Na passada quarta-feira, assistimos a mais um concerto do ciclo “Conta-me Uma Canção”, desta vez estiveram em palco Sérgio Godinho e uma das suas descendentes musicais, Capicua, uma noite de momentos inesquecíveis.
Sempre que penso no Sérgio Godinho e na Capicua imagino que poderiam ser pai e filha, não pelas suas parecenças físicas, mas pelas suas afinidades artísticas, mesmo que musicalmente distantes. Talvez pela cadência das palavras, meio cantadas, meio ditas; talvez pelos temas das suas canções: a antiga e a moderna música de intervenção; ou talvez por ambos serem da cidade do Porto.
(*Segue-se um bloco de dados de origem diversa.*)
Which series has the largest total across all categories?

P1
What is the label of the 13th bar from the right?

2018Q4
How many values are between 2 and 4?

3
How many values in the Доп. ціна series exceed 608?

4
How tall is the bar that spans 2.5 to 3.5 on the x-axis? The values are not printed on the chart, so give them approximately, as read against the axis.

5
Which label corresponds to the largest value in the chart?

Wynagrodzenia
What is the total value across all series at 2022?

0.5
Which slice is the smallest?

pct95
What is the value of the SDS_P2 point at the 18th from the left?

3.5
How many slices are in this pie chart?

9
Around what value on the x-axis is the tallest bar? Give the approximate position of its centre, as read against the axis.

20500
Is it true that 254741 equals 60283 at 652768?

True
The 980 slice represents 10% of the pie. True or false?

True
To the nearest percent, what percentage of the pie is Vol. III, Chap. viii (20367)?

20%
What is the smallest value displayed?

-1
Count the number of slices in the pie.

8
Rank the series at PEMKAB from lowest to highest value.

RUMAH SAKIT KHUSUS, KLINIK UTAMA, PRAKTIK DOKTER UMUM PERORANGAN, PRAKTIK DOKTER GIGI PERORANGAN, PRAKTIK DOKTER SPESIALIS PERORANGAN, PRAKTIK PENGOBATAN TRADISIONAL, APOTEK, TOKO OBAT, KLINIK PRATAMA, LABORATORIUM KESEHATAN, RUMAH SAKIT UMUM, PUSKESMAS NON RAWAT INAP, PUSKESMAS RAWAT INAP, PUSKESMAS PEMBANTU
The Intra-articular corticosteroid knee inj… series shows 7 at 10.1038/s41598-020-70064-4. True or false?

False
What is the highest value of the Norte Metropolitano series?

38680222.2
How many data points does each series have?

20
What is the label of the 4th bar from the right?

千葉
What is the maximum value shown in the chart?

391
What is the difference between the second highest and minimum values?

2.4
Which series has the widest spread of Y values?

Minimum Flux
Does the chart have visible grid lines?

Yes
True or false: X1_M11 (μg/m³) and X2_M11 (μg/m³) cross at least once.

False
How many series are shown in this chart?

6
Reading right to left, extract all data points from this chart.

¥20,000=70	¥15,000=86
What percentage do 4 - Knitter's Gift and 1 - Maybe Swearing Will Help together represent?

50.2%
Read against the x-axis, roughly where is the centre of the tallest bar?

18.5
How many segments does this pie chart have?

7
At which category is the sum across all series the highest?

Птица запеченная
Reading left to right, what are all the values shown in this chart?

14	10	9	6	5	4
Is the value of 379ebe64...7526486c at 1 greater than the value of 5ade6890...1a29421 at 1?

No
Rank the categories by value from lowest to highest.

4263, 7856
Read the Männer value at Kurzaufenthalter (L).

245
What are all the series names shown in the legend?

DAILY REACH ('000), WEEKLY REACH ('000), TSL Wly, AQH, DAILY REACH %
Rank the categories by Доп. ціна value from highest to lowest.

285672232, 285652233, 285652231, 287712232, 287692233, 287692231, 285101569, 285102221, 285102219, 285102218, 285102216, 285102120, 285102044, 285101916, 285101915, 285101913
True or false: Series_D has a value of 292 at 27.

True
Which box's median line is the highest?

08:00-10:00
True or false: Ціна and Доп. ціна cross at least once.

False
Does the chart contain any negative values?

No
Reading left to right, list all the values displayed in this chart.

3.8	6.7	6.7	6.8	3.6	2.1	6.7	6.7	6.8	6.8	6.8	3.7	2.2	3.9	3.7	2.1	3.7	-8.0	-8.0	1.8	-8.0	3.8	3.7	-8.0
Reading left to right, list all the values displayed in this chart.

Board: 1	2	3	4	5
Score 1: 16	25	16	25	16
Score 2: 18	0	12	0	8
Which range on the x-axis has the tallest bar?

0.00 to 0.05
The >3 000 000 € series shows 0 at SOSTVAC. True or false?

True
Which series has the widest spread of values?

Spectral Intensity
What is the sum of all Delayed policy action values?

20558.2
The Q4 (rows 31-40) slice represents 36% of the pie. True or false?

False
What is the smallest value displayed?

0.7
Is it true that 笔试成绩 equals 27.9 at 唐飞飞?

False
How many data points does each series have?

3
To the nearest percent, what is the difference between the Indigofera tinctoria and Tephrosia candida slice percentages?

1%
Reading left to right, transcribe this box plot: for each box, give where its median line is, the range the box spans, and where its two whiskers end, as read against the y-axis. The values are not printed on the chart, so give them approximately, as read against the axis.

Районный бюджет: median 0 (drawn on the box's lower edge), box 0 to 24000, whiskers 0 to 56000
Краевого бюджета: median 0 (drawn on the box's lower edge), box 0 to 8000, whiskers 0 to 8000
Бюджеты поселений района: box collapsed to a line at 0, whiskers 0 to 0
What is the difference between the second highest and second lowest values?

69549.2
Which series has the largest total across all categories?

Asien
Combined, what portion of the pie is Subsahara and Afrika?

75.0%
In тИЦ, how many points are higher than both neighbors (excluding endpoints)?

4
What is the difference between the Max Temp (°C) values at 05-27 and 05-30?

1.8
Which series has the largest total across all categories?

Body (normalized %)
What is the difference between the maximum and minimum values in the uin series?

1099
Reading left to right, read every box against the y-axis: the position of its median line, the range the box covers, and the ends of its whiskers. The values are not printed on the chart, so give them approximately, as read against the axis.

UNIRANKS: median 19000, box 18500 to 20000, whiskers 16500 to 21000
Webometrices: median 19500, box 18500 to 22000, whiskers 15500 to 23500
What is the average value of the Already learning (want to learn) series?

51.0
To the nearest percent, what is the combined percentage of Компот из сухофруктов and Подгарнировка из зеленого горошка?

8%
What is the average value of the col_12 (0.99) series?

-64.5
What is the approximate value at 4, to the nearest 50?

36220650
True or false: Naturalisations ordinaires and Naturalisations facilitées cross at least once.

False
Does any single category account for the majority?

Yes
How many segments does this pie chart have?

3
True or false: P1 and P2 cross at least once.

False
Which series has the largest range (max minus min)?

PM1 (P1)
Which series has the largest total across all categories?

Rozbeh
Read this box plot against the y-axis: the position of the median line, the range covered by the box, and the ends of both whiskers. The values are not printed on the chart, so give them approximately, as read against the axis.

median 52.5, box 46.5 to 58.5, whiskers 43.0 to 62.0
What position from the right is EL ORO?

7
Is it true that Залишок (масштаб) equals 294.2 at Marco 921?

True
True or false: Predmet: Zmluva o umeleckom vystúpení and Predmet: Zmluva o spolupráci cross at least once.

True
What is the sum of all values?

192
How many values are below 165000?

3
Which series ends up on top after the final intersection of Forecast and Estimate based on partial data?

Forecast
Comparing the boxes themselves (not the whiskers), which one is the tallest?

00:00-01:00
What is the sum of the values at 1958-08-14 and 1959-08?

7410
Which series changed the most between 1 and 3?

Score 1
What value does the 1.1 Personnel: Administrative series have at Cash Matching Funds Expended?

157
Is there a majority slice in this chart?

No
A sala encontrava-se pomposamente esgotada e noite começou com “Parto sem Dor” canção de Capicua que junta os dois artistas, a canção utiliza o sampler do tema de Godinho com o mesmo nome, mas desta vez o trecho passou a dueto.
Mais à frente, as canções deram a vez às histórias, sempre com algum receio por parte de Capicua, não habituada a este formato de conversa-concerto, em se alargar demasiado no diálogo, mas sempre descansada por o seu companheiro em palco, já habituado ao modelo e um contador de histórias extraordinário.
Depois de mais algumas canções e regressados à conversa, Godinho confidencia que já o apelidaram de rapper, uma das afinidades entre os dois, muito à conta do compasso de palavras, quase a roçar uma lengalenga, como validado por Capicua.
Outras canções se seguiram “Medo do Medo”, do primeiro disco de Capicua, “Grão da Mesma Mó” um original de Godinho e David Fonseca. Então, a conversa verteu para as canções que ambos os escritores compõem para outros artistas, e nessa altura Sérgio Godinho e Nuno Rafael presentearam- nos com algumas estrofes de “Tudo no Amor” dos Clã e Godinho.
Uma das “regras” do formato de “Conta-me Uma Canção” é interpretar uma canção do músico com quem se partilha o palco, Godinho cantou imaculadamente “O Pequeno Ditador” do projecto Mão Verde de Capicua, nessa altura aproveitou-se para falar dos Amigos de Gaspar e na sua recente exibição no Cinema Batalha que pôs vários a chorar (e quem os pode julgar). Capicua por sua vez protagonizou um dos momentos da noite quando interpretou a sua versão de “Que Força É Essa” com uma letra adaptada à exploração das mulheres no trabalho doméstico.
E partir daí todos os instantes foram marcantes, desde a versão de “Os Vampiros” de José Afonso, passando por “O Elixir da Eterna Juventude” que antecedeu o encore, e culminando na canção “Liberdade” de Sérgio Godinho que, como já é habitual, fez com as palavras de ordem do refrão fossem proferidas em uníssono pela plateia que visivelmente anseia “a paz, o pão, habitação, saúde, educação”.
O “Conta-me uma Canção” tem o encanto de nos fazer viver momentos privilegiados, poder ver e ouvir o grande Sérgio Godinho e a sua herdeira das canções, Capicua, grava-nos na memória acontecimentos irrepetíveis da música portuguesa.